EXERCISE DESCRIPTION |
Retype the lines from the start of the entries through the line that contains "exposure: black level correction -0.002, exposure", including that line, character for character.

Collected data entries

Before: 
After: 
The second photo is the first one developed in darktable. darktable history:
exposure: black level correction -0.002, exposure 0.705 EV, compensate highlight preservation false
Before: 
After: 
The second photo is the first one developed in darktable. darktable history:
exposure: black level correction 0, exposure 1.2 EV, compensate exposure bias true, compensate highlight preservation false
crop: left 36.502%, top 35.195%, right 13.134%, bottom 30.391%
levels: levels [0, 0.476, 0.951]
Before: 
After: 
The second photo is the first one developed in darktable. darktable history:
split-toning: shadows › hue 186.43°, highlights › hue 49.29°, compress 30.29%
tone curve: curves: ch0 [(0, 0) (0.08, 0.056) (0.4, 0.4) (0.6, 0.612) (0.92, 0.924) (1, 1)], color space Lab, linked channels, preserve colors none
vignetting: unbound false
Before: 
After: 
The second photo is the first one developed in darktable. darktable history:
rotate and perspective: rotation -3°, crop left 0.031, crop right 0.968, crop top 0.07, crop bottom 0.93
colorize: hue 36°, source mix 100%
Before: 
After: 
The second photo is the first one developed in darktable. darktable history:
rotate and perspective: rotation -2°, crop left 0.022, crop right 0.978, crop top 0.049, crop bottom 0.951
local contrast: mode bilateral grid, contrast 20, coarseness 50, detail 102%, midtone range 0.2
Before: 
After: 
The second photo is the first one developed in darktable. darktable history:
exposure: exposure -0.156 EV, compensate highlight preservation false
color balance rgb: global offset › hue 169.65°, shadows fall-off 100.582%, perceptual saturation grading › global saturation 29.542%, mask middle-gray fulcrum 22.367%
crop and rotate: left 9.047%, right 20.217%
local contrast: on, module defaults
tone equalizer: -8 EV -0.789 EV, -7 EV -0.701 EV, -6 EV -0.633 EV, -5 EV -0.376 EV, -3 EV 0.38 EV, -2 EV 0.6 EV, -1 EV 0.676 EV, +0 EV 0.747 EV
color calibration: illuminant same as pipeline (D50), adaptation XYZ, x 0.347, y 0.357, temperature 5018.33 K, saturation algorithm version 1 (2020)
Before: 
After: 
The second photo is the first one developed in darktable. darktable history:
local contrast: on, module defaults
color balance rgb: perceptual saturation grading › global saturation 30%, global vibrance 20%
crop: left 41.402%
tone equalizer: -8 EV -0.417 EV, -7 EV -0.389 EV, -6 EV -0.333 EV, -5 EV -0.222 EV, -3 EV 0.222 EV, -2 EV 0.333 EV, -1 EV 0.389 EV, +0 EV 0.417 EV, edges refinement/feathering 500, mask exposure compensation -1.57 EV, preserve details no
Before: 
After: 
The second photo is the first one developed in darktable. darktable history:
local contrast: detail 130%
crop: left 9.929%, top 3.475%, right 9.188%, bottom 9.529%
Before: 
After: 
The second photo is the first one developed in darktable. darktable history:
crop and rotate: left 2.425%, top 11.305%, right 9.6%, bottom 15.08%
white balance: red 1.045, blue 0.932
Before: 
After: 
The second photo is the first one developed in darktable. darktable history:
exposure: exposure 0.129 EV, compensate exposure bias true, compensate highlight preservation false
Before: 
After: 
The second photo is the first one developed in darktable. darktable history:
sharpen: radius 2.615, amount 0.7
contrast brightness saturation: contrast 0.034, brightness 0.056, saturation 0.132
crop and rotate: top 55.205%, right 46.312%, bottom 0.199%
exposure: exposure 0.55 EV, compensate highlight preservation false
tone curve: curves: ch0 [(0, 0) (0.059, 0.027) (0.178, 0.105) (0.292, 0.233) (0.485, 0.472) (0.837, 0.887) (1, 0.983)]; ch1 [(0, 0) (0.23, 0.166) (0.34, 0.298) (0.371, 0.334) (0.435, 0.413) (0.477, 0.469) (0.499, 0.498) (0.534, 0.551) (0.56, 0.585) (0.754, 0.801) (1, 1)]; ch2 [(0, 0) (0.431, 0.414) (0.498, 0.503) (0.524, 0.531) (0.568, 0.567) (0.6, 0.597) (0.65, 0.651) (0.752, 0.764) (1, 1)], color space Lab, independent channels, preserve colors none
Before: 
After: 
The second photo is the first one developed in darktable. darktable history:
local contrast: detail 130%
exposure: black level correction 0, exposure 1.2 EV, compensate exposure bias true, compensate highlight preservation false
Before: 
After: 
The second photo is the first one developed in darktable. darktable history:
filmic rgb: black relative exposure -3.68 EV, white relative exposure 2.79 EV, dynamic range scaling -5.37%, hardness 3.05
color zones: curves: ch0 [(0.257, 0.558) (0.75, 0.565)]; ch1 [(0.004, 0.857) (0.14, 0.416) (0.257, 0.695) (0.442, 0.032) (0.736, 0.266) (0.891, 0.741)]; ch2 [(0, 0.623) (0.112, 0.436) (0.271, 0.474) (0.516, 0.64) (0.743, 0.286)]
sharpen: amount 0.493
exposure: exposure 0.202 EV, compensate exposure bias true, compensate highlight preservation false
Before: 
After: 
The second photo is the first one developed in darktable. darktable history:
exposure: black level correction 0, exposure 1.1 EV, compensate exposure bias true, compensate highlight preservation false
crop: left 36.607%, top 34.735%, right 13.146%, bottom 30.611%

FINISHED ANSWER |
Before: 
After: 
The second photo is the first one developed in darktable. darktable history:
exposure: black level correction -0.002, exposure 0.705 EV, compensate highlight preservation false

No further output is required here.